**WHAT TO DO:** Lines with "BAOBAB": please show every one of them from the listing below.

───

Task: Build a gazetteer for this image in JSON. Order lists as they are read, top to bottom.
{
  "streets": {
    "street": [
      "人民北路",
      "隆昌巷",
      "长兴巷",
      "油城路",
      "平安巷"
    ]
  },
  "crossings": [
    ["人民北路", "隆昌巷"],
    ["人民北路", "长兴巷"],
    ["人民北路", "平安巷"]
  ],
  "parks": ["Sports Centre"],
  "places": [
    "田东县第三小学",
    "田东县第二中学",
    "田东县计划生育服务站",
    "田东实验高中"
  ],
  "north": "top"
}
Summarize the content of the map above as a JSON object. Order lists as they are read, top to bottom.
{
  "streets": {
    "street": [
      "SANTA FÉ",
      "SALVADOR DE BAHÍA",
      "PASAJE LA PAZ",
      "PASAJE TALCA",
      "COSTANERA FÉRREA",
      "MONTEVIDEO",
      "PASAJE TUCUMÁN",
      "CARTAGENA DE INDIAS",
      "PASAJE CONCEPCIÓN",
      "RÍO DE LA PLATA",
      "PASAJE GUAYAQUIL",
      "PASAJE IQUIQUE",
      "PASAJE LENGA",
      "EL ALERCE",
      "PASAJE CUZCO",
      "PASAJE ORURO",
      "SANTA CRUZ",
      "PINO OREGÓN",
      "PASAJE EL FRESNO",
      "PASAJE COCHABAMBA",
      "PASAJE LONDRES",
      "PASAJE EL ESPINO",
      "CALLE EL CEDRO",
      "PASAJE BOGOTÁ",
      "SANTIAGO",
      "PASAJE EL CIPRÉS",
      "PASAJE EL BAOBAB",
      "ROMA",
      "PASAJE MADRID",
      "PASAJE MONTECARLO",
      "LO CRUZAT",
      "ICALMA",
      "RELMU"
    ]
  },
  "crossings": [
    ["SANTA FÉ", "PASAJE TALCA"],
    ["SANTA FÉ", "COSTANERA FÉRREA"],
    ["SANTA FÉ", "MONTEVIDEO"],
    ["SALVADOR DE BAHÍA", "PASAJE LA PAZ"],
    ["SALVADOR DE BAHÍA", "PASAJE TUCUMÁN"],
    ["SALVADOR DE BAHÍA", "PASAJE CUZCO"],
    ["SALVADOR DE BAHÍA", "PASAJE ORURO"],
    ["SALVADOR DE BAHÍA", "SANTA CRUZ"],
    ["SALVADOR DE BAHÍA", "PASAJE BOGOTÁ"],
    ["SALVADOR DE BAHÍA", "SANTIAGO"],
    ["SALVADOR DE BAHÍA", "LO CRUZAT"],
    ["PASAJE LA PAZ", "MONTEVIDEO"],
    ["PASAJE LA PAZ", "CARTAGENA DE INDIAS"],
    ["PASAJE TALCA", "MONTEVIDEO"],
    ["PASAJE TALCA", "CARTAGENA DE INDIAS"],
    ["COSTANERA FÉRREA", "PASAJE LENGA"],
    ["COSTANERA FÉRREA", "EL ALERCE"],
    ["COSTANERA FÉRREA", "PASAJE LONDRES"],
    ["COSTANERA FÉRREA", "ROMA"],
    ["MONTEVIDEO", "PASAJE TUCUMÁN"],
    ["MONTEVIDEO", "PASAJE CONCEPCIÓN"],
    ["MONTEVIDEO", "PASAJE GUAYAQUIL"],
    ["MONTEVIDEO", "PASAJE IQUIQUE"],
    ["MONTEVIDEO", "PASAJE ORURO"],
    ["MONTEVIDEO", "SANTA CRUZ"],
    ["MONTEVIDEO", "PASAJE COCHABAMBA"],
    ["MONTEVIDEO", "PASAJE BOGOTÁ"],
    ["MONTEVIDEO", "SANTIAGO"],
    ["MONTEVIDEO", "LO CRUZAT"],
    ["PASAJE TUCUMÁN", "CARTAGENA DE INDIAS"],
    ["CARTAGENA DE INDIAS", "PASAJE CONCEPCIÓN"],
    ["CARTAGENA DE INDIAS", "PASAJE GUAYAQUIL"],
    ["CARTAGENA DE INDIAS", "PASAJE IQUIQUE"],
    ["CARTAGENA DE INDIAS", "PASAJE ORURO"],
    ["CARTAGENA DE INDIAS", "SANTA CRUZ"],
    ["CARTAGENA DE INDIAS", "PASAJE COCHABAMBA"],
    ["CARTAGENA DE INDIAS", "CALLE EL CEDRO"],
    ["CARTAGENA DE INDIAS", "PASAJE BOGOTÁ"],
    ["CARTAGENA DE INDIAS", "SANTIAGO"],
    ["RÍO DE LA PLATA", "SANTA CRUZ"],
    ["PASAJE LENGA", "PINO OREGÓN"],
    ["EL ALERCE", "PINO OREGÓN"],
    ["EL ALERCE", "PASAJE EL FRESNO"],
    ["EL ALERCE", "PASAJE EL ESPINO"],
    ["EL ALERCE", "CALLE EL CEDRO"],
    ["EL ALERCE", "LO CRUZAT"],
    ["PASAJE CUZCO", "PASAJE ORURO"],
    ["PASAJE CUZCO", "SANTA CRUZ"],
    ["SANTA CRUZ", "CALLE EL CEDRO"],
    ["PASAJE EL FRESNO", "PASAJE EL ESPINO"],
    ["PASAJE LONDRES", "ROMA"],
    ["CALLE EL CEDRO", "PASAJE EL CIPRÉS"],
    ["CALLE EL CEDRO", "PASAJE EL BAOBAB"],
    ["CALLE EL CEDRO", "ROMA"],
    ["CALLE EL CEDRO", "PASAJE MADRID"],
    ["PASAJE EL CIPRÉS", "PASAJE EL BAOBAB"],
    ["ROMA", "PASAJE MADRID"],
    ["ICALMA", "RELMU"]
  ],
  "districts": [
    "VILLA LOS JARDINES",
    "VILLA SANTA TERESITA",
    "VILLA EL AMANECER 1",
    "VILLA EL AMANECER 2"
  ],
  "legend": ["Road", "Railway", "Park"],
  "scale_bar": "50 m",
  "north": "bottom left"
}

───

**EXERCISE ANSWER:**
      "PASAJE EL BAOBAB",
    ["CALLE EL CEDRO", "PASAJE EL BAOBAB"],
    ["PASAJE EL CIPRÉS", "PASAJE EL BAOBAB"],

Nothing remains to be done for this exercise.